Important insights into the mechanisms of immune-mediated myelin damage have come from animal models. For example, immunizing an animal to antigenic myelin components or peptide fragments can trigger experimental allergic encephalomyelitis (EAE), a form of CNS demyelination. Effective antigens in EAE induction include the major myelin proteins, myelin basic protein (MBP), proteolipid protein (PLP), and myelin oligodendrocyte glycoprotein (MOG). It is known that patients with MS and normal subjects have potentially autoreactive T cells that are specific to these myelin antigens in their peripheral circulation.[2-7]

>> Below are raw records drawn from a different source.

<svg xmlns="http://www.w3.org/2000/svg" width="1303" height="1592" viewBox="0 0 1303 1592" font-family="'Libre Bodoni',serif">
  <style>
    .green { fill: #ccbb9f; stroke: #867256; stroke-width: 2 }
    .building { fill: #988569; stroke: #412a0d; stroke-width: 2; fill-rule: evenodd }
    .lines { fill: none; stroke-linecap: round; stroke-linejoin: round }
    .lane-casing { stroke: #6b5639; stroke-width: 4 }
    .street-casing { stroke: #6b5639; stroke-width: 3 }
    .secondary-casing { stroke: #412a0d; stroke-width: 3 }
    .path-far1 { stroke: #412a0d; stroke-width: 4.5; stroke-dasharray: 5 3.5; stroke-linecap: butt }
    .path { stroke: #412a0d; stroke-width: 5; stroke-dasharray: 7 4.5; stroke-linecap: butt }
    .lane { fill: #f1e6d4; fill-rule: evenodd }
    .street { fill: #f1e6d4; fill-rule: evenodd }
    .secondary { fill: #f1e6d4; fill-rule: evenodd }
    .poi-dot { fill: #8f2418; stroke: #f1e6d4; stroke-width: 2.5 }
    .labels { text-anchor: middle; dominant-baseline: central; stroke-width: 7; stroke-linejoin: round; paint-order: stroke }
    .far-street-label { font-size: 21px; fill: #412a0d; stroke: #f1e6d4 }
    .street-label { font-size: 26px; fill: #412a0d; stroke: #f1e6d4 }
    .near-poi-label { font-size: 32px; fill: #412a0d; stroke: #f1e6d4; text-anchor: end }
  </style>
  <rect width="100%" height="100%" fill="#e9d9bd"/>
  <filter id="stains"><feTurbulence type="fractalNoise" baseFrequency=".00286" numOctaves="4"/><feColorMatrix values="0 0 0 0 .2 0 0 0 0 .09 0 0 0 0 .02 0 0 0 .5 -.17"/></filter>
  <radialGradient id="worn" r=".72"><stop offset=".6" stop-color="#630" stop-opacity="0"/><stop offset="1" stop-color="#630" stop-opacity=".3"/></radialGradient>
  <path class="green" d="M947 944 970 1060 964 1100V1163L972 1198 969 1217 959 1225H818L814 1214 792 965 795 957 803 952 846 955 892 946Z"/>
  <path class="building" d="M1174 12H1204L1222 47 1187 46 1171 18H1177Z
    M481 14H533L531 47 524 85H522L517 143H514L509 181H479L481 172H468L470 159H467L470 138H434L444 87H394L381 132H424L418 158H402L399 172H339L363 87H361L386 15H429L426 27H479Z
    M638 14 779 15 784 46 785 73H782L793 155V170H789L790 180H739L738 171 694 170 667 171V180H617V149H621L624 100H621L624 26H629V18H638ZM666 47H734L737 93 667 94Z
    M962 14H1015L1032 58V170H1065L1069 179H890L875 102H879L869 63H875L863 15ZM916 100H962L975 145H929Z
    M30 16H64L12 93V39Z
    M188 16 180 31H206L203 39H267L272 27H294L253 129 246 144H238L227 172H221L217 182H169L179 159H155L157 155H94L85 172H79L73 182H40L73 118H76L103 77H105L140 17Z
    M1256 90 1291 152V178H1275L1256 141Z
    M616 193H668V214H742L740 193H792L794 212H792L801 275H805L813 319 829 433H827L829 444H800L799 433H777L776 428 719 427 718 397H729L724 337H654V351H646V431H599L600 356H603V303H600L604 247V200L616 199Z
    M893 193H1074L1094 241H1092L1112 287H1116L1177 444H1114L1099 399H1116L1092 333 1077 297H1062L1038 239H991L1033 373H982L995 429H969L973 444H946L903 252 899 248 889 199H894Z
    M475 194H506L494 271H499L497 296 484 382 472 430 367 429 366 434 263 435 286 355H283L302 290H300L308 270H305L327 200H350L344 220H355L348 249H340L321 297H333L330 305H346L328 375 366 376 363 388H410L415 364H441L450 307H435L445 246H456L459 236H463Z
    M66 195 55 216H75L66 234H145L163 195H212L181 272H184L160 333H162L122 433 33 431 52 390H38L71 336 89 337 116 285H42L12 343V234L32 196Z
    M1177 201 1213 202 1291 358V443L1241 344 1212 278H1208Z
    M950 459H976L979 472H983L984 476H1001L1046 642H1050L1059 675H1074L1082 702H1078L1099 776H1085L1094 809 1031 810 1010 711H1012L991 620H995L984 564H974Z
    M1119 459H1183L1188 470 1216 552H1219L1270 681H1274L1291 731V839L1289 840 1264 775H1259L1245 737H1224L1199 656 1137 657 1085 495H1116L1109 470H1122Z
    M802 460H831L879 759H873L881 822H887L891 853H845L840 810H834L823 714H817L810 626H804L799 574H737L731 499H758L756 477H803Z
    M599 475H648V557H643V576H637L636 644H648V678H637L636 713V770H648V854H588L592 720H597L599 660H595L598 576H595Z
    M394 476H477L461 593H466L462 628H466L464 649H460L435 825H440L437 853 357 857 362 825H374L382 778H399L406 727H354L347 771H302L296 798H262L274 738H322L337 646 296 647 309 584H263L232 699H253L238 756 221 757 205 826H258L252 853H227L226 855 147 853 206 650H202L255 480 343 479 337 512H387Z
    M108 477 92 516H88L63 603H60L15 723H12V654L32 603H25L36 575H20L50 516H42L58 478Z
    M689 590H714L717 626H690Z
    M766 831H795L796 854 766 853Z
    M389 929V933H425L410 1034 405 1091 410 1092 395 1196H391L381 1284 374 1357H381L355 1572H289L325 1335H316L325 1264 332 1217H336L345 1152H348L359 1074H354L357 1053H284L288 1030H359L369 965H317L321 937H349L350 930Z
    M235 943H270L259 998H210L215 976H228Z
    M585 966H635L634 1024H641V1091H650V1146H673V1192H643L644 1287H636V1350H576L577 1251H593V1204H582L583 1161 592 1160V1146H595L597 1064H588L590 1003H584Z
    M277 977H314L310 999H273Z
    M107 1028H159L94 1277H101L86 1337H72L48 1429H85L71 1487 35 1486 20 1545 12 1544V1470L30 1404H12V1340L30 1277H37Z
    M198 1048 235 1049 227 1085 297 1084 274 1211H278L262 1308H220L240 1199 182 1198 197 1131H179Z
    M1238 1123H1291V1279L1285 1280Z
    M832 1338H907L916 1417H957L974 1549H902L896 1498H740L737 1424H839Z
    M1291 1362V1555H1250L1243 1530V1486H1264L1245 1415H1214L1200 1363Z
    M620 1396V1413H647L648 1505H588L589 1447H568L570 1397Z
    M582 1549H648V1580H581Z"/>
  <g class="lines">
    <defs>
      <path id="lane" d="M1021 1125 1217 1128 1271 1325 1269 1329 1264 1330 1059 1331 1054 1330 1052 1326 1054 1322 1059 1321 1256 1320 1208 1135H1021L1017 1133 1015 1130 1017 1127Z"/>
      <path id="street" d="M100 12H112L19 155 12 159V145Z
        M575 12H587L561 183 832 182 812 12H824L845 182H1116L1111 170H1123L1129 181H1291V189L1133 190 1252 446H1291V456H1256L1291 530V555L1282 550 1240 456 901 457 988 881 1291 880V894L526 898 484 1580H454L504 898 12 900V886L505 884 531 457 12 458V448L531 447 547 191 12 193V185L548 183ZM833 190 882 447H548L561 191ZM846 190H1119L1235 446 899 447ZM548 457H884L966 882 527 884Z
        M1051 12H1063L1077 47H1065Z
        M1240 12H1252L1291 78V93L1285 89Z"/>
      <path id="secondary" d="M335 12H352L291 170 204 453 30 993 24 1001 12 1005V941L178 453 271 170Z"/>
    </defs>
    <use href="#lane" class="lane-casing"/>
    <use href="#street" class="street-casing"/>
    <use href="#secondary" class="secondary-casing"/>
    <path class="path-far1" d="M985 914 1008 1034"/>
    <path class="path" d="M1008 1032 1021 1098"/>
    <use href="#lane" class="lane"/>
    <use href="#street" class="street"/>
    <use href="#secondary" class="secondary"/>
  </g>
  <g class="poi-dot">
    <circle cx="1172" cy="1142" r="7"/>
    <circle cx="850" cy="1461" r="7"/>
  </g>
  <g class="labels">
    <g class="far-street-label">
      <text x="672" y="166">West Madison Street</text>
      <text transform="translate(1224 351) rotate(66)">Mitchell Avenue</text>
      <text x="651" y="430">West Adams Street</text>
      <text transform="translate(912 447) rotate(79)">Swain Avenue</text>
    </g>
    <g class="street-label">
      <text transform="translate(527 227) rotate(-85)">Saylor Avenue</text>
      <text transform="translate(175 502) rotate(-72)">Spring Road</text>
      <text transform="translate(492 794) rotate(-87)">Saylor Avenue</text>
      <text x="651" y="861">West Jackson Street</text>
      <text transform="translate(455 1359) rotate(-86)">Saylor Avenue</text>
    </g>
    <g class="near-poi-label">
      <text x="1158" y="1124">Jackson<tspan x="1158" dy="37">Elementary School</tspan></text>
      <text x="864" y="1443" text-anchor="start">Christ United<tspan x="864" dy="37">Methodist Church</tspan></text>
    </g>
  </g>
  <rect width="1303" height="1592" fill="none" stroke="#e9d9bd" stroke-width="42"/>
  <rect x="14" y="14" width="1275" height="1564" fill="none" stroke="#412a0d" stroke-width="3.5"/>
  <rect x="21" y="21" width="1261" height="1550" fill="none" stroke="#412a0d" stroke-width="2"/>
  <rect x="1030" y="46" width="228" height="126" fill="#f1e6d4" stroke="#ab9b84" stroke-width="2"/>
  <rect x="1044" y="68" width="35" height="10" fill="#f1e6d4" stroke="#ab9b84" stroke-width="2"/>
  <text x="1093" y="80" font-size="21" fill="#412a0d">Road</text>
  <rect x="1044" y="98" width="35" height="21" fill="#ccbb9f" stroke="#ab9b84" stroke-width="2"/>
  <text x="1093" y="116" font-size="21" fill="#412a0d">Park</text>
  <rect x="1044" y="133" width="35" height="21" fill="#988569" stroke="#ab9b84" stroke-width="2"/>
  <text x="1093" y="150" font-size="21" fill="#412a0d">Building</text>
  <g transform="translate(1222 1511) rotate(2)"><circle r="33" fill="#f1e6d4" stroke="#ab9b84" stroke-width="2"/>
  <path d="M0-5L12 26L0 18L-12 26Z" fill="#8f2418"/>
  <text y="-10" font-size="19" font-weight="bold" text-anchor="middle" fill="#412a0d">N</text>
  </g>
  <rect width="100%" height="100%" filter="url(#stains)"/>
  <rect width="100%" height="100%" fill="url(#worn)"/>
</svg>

The possibility that MS at certain stages is driven by similar immune mechanisms has led to extensive studies of antigen specific immune-modulating strategies. Recent recognition that axonal injury and axonal transection occurs early in MS and may correlate with permanent neurological deficits has provided additional motivation to find more effective treatments to slow or halt the disease process.[8]

When the Food and Drug Administration (FDA) in the USA approved copolymer 1 for relapsing-remitting MS in 1997, the generic name, glatiramer acetate (GA), was created. The trademark name of the drug is Copaxone®. This unique, synthetic copolymer drug has a long and interesting history leading to its use as a therapeutic agent for MS.